Этой поездке она очень обрадовалась; а теперь вот сидит в полутьме зимнего хмурого рассвета, тревожная и недоумевающая. Она видит вперед, с какими людьми, в каких разговорах она проведет целый месяц. И в кузине она не найдет уже прежней своей Жени, с которой переписывалась годами, – чуткой, способной сочувствовать всем ее заветным идеям и стремлениям. Главный нерв ее души точно оборвался. Все идет мимо ее воли, и она ничего не может ни остановить, ни изменить. Тот человек, кому она отдала всю себя, потому что уверовала в него и через него поняла смысл жизни, "едет в другом вагоне". Это сравнение пришло ей еще вчера, когда она очутилась одна в своем отделении и заперла изнутри дверку. Один поезд мчит их, но едет он, а она только при нем, как какой-то ненужный придаток…

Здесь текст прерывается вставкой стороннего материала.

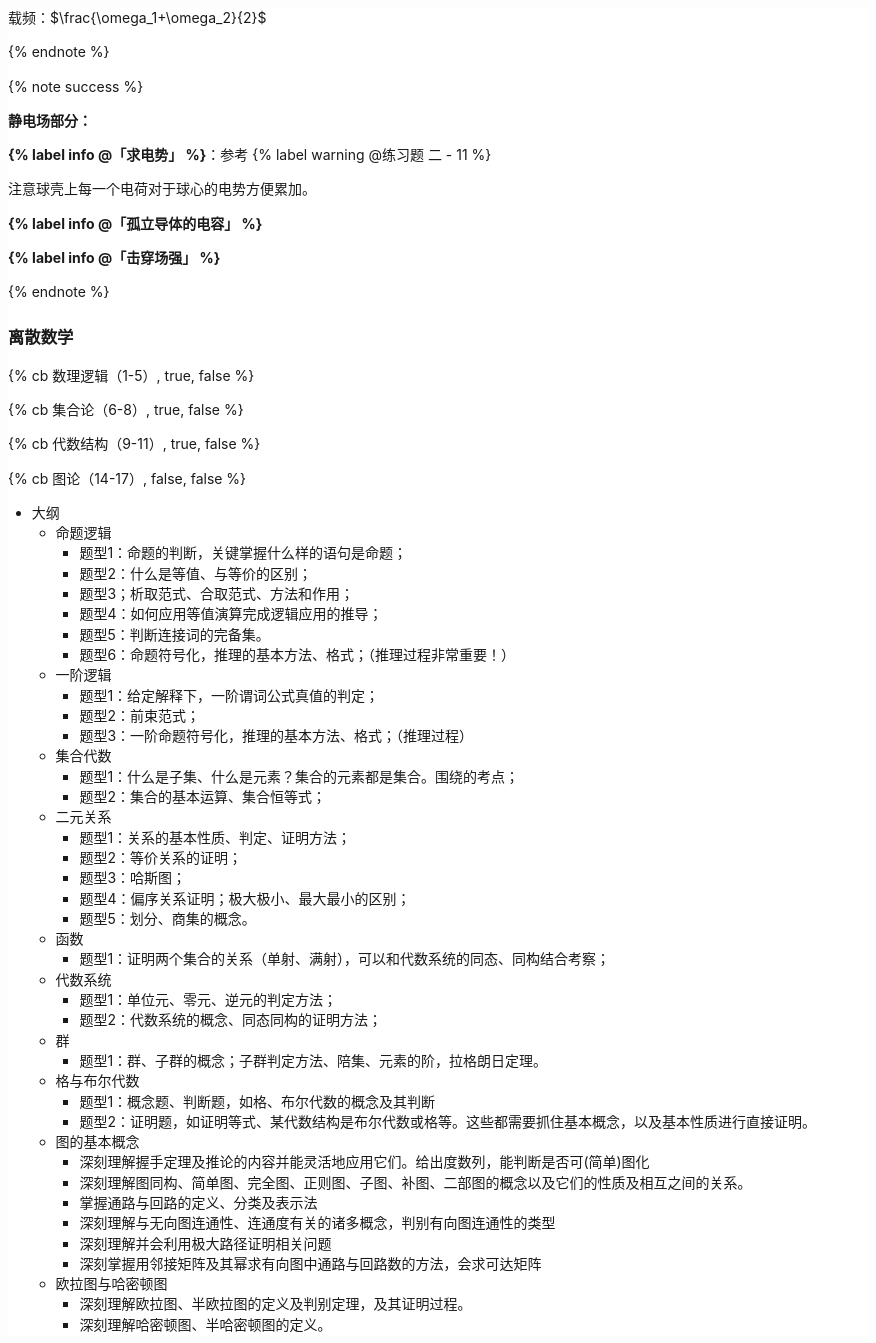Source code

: 载频：$\frac{\omega_1+\omega_2}{2}$

{% endnote %}

{% note success %}

**静电场部分：**

**{% label info @「求电势」 %}**：参考 {% label warning @练习题 二 - 11 %}

注意球壳上每一个电荷对于球心的电势方便累加。

**{% label info @「孤立导体的电容」 %}**

**{% label info @「击穿场强」 %}**

{% endnote %}

### 离散数学

{% cb 数理逻辑（1-5）, true, false %} 

{% cb 集合论（6-8）, true, false %} 

{% cb 代数结构（9-11）, true, false %} 

{% cb 图论（14-17）, false, false %}

- 大纲
  - 命题逻辑
      - 题型1：命题的判断，关键掌握什么样的语句是命题；
      - 题型2：什么是等值、与等价的区别；
      - 题型3；析取范式、合取范式、方法和作用；
      - 题型4：如何应用等值演算完成逻辑应用的推导；
      - 题型5：判断连接词的完备集。
      - 题型6：命题符号化，推理的基本方法、格式；（推理过程非常重要！）
  -  一阶逻辑
      - 题型1：给定解释下，一阶谓词公式真值的判定；
      - 题型2：前束范式；
      - 题型3：一阶命题符号化，推理的基本方法、格式；（推理过程）
  -  集合代数
      - 题型1：什么是子集、什么是元素？集合的元素都是集合。围绕的考点；
      - 题型2：集合的基本运算、集合恒等式；
  -  二元关系
      - 题型1：关系的基本性质、判定、证明方法；
      - 题型2：等价关系的证明；
      - 题型3：哈斯图；
      - 题型4：偏序关系证明；极大极小、最大最小的区别；
      - 题型5：划分、商集的概念。
  -  函数
      - 题型1：证明两个集合的关系（单射、满射），可以和代数系统的同态、同构结合考察；
  -  代数系统
      - 题型1：单位元、零元、逆元的判定方法；
      - 题型2：代数系统的概念、同态同构的证明方法；
  -  群
      - 题型1：群、子群的概念；子群判定方法、陪集、元素的阶，拉格朗日定理。
  -  格与布尔代数
      - 题型1：概念题、判断题，如格、布尔代数的概念及其判断
      - 题型2：证明题，如证明等式、某代数结构是布尔代数或格等。这些都需要抓住基本概念，以及基本性质进行直接证明。
  -  图的基本概念
      - 深刻理解握手定理及推论的内容并能灵活地应用它们。给出度数列，能判断是否可(简单)图化
      - 深刻理解图同构、简单图、完全图、正则图、子图、补图、二部图的概念以及它们的性质及相互之间的关系。
      - 掌握通路与回路的定义、分类及表示法
      - 深刻理解与无向图连通性、连通度有关的诸多概念，判别有向图连通性的类型
      - 深刻理解并会利用极大路径证明相关问题
      - 深刻掌握用邻接矩阵及其幂求有向图中通路与回路数的方法，会求可达矩阵
  -  欧拉图与哈密顿图
      - 深刻理解欧拉图、半欧拉图的定义及判别定理，及其证明过程。
      - 深刻理解哈密顿图、半哈密顿图的定义。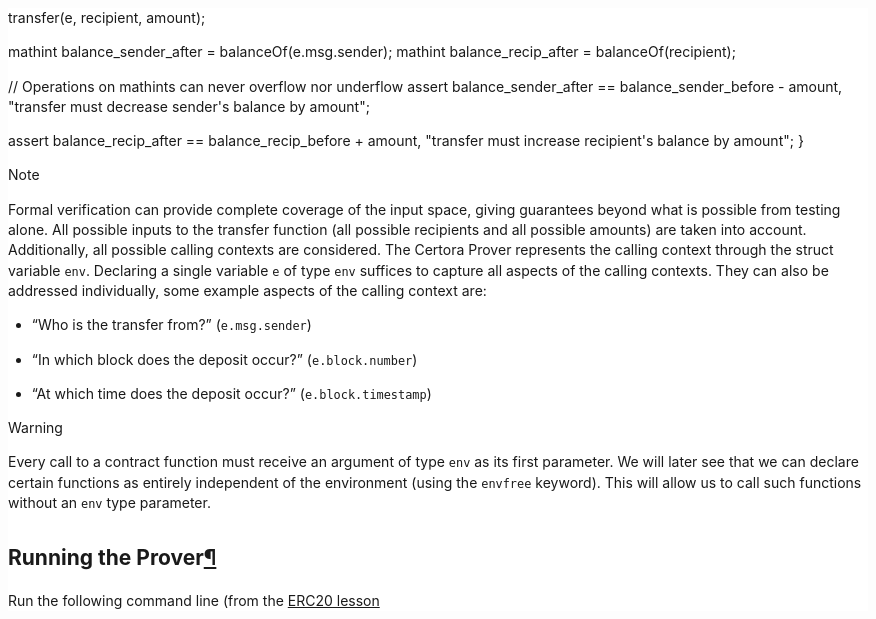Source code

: <span class="w">    </span>transfer<span class="p">(</span>e<span class="p">,</span><span class="w"> </span>recipient<span class="p">,</span><span class="w"> </span>amount<span class="p">);</span>

<span class="w">    </span><span class="kt">mathint</span><span class="w"> </span>balance_sender_after<span class="w"> </span><span class="o">=</span><span class="w"> </span>balanceOf<span class="p">(</span>e<span class="p">.</span><span class="kc">msg.sender</span><span class="p">);</span>
<span class="w">    </span><span class="kt">mathint</span><span class="w"> </span>balance_recip_after<span class="w"> </span><span class="o">=</span><span class="w"> </span>balanceOf<span class="p">(</span>recipient<span class="p">);</span>

<span class="w">    </span><span class="c1">// Operations on mathints can never overflow nor underflow</span>
<span class="w">    </span><span class="kr">assert</span><span class="w"> </span>balance_sender_after<span class="w"> </span><span class="o">==</span><span class="w"> </span>balance_sender_before<span class="w"> </span><span class="o">-</span><span class="w"> </span>amount<span class="p">,</span>
<span class="w">        </span><span class="s2">"transfer must decrease sender's balance by amount"</span><span class="p">;</span>

<span class="w">    </span><span class="kr">assert</span><span class="w"> </span>balance_recip_after<span class="w"> </span><span class="o">==</span><span class="w"> </span>balance_recip_before<span class="w"> </span><span class="o">+</span><span class="w"> </span>amount<span class="p">,</span>
<span class="w">        </span><span class="s2">"transfer must increase recipient's balance by amount"</span><span class="p">;</span>
<span class="p">}</span>
</pre></div>
</div>
<div class="admonition note">
<p class="admonition-title">Note</p>
<p>Formal verification can provide complete coverage of the input space,
giving guarantees beyond what is possible from testing alone. All possible inputs
to the transfer function (all possible recipients and all possible amounts) are
taken into account. Additionally, all possible calling contexts are considered.
The Certora Prover represents the calling context through the struct
variable <code class="code highlight cvl docutils literal highlight-cvl"><span class="kt">env</span></code>. Declaring a single variable <code class="code highlight cvl docutils literal highlight-cvl">e</code> of type <code class="code highlight cvl docutils literal highlight-cvl"><span class="kt">env</span></code>
suffices to capture all aspects of the calling contexts. They can also be
addressed individually, some example aspects of the calling context are:</p>
<ul class="simple">
<li><p>“Who is the transfer from?” (<code class="code highlight cvl docutils literal highlight-cvl">e<span class="p">.</span><span class="kc">msg.sender</span></code>)</p></li>
<li><p>“In which block does the deposit occur?” (<code class="code highlight cvl docutils literal highlight-cvl">e<span class="p">.</span><span class="kc">block.number</span></code>)</p></li>
<li><p>“At which time does the deposit occur?” (<code class="code highlight cvl docutils literal highlight-cvl">e<span class="p">.</span><span class="kc">block.timestamp</span></code>)</p></li>
</ul>
</div>
<div class="admonition warning">
<p class="admonition-title">Warning</p>
<p>Every call to a contract function must receive an argument of type
<code class="code highlight cvl docutils literal highlight-cvl"><span class="kt">env</span></code> as its first parameter. We will later see that we can declare certain
functions as entirely independent of the environment
(using the <code class="code highlight cvl docutils literal highlight-cvl"><span class="kr">envfree</span></code> keyword). This will allow us to call such functions without
an <code class="code highlight cvl docutils literal highlight-cvl"><span class="kt">env</span></code> type parameter.</p>
</div>
</section>
<section id="running-the-prover">
<span id="sec-running-the-prover"></span><h2>Running the Prover<a class="headerlink" href="#running-the-prover" title="Link to this heading">¶</a></h2>
<p>Run the following command line (from the <a class="reference external" href="https://github.com/Certora/tutorials-code/tree/master/lesson2_started/erc20">ERC20 lesson</a>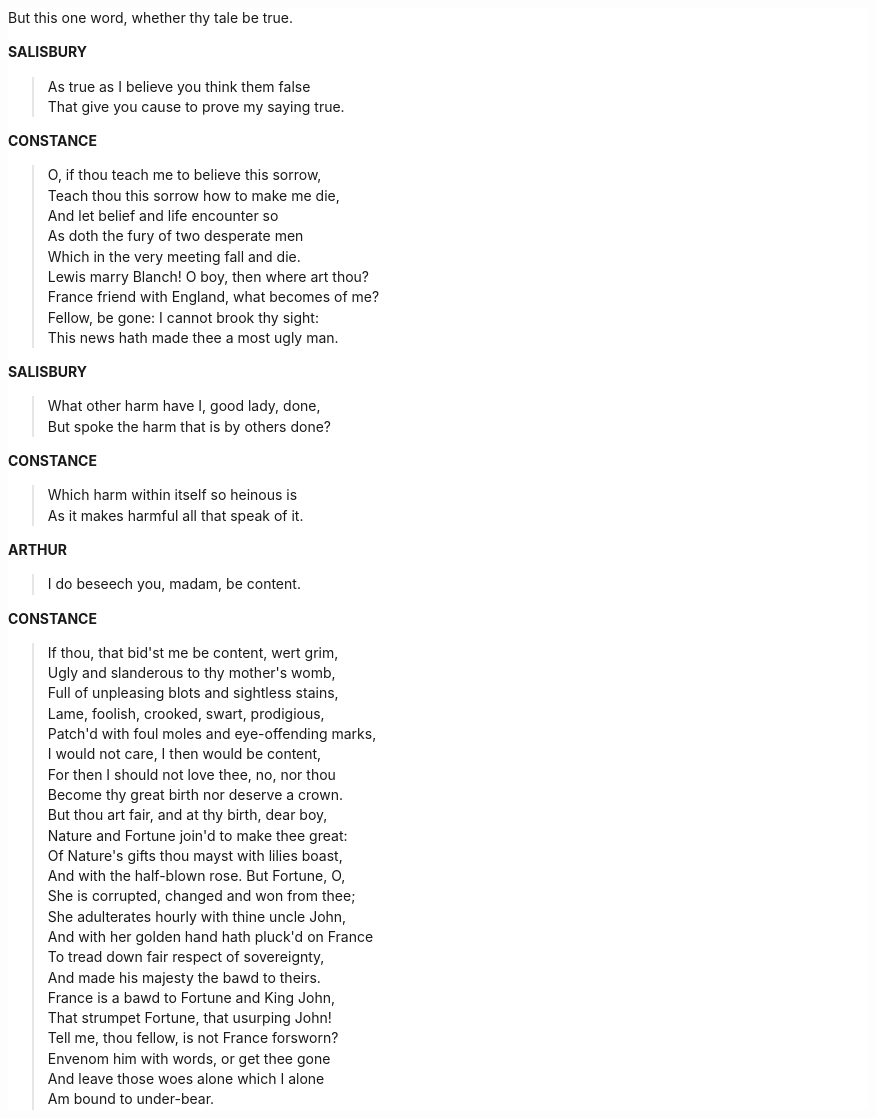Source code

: <A NAME=26>But this one word, whether thy tale be true.</A><br>
</blockquote>

<A NAME=speech2><b>SALISBURY</b></a>
<blockquote>
<A NAME=27>As true as I believe you think them false</A><br>
<A NAME=28>That give you cause to prove my saying true.</A><br>
</blockquote>

<A NAME=speech3><b>CONSTANCE</b></a>
<blockquote>
<A NAME=29>O, if thou teach me to believe this sorrow,</A><br>
<A NAME=30>Teach thou this sorrow how to make me die,</A><br>
<A NAME=31>And let belief and life encounter so</A><br>
<A NAME=32>As doth the fury of two desperate men</A><br>
<A NAME=33>Which in the very meeting fall and die.</A><br>
<A NAME=34>Lewis marry Blanch! O boy, then where art thou?</A><br>
<A NAME=35>France friend with England, what becomes of me?</A><br>
<A NAME=36>Fellow, be gone: I cannot brook thy sight:</A><br>
<A NAME=37>This news hath made thee a most ugly man.</A><br>
</blockquote>

<A NAME=speech4><b>SALISBURY</b></a>
<blockquote>
<A NAME=38>What other harm have I, good lady, done,</A><br>
<A NAME=39>But spoke the harm that is by others done?</A><br>
</blockquote>

<A NAME=speech5><b>CONSTANCE</b></a>
<blockquote>
<A NAME=40>Which harm within itself so heinous is</A><br>
<A NAME=41>As it makes harmful all that speak of it.</A><br>
</blockquote>

<A NAME=speech6><b>ARTHUR</b></a>
<blockquote>
<A NAME=42>I do beseech you, madam, be content.</A><br>
</blockquote>

<A NAME=speech7><b>CONSTANCE</b></a>
<blockquote>
<A NAME=43>If thou, that bid'st me be content, wert grim,</A><br>
<A NAME=44>Ugly and slanderous to thy mother's womb,</A><br>
<A NAME=45>Full of unpleasing blots and sightless stains,</A><br>
<A NAME=46>Lame, foolish, crooked, swart, prodigious,</A><br>
<A NAME=47>Patch'd with foul moles and eye-offending marks,</A><br>
<A NAME=48>I would not care, I then would be content,</A><br>
<A NAME=49>For then I should not love thee, no, nor thou</A><br>
<A NAME=50>Become thy great birth nor deserve a crown.</A><br>
<A NAME=51>But thou art fair, and at thy birth, dear boy,</A><br>
<A NAME=52>Nature and Fortune join'd to make thee great:</A><br>
<A NAME=53>Of Nature's gifts thou mayst with lilies boast,</A><br>
<A NAME=54>And with the half-blown rose. But Fortune, O,</A><br>
<A NAME=55>She is corrupted, changed and won from thee;</A><br>
<A NAME=56>She adulterates hourly with thine uncle John,</A><br>
<A NAME=57>And with her golden hand hath pluck'd on France</A><br>
<A NAME=58>To tread down fair respect of sovereignty,</A><br>
<A NAME=59>And made his majesty the bawd to theirs.</A><br>
<A NAME=60>France is a bawd to Fortune and King John,</A><br>
<A NAME=61>That strumpet Fortune, that usurping John!</A><br>
<A NAME=62>Tell me, thou fellow, is not France forsworn?</A><br>
<A NAME=63>Envenom him with words, or get thee gone</A><br>
<A NAME=64>And leave those woes alone which I alone</A><br>
<A NAME=65>Am bound to under-bear.</A><br>
</blockquote>
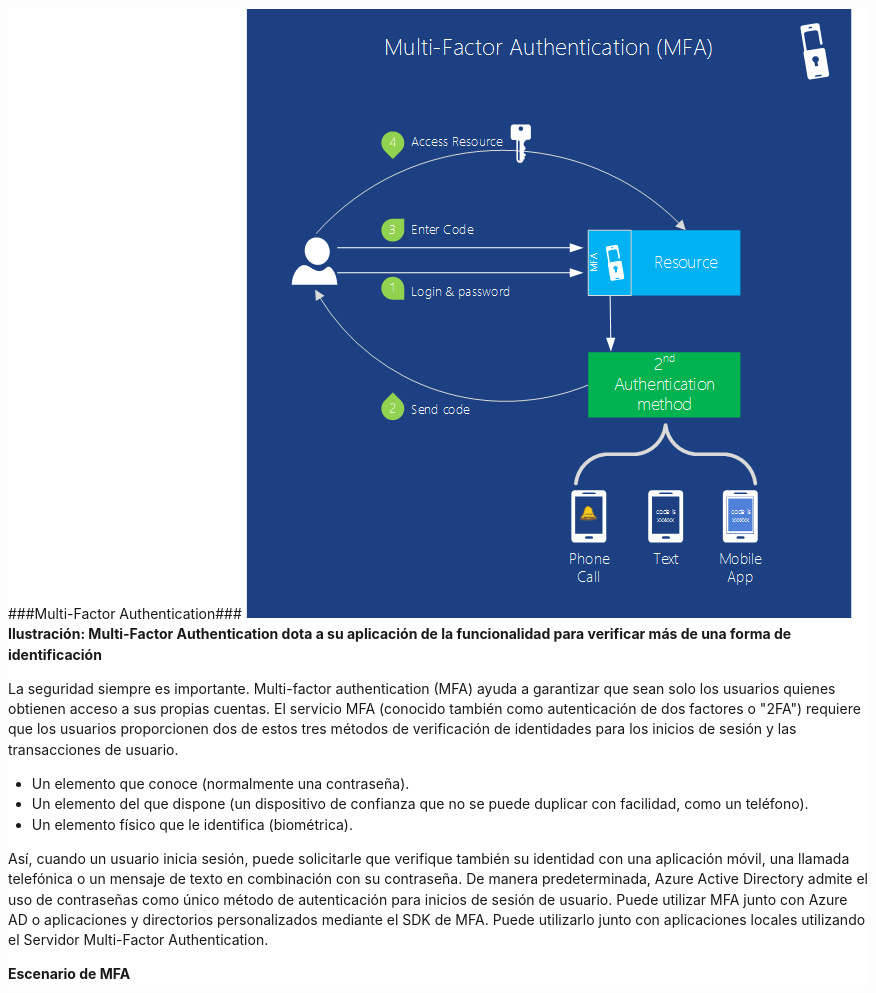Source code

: ###Multi-Factor Authentication###
![Azure Multi-Factor Authentication](./media/intro-to-azure/MFAIntroNew.png) **Ilustración: Multi-Factor Authentication dota a su aplicación de la funcionalidad para verificar más de una forma de identificación**
 
La seguridad siempre es importante. Multi-factor authentication (MFA) ayuda a garantizar que sean solo los usuarios quienes obtienen acceso a sus propias cuentas. El servicio MFA (conocido también como autenticación de dos factores o "2FA") requiere que los usuarios proporcionen dos de estos tres métodos de verificación de identidades para los inicios de sesión y las transacciones de usuario.

- Un elemento que conoce (normalmente una contraseña).
- Un elemento del que dispone (un dispositivo de confianza que no se puede duplicar con facilidad, como un teléfono).
- Un elemento físico que le identifica (biométrica).

Así, cuando un usuario inicia sesión, puede solicitarle que verifique también su identidad con una aplicación móvil, una llamada telefónica o un mensaje de texto en combinación con su contraseña. De manera predeterminada, Azure Active Directory admite el uso de contraseñas como único método de autenticación para inicios de sesión de usuario. Puede utilizar MFA junto con Azure AD o aplicaciones y directorios personalizados mediante el SDK de MFA. Puede utilizarlo junto con aplicaciones locales utilizando el Servidor Multi-Factor Authentication.

**Escenario de MFA**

Когда свету прибавилось, она занялась своим туалетом: поправила прическу, освежила голову одеколоном, уложила опять свои вещи в дорожный мешок и сидела у полузаиндевелого окна.
К ней постучались на станции, где последний буфет. Лакей-татарин ей принес чаю, – прислал его Александр Ильич.
Муж перед отъездом был к ней особенно внимателен, с каким-то новым оттенком уклончивой снисходительности, точно он хочет показать ей, что считает ее достойною сожаления истеричною женщиной, с которою он не может уже ставить себя на одну доску.
Вот и Петербург. Поезд замедлил ход, вошел под навес… В вагон ворвались несколько артельщиков.
На платформе ее обняла кузина.
– Жени!.. Милая!..
Жени, в бархатной шубке, с накладкой завитых волос, в открытой шляпе; на вид еще очень молодая, с запахом пудры. Но, обнимая ее, Антонина Сергеевна не чувствовала своей прежней кузины.
Сережа, в шинели с бобрами и треугольной шляпе, бросился сначала к отцу. У нее он поцеловал руку и все тыкал ее своей треуголкой.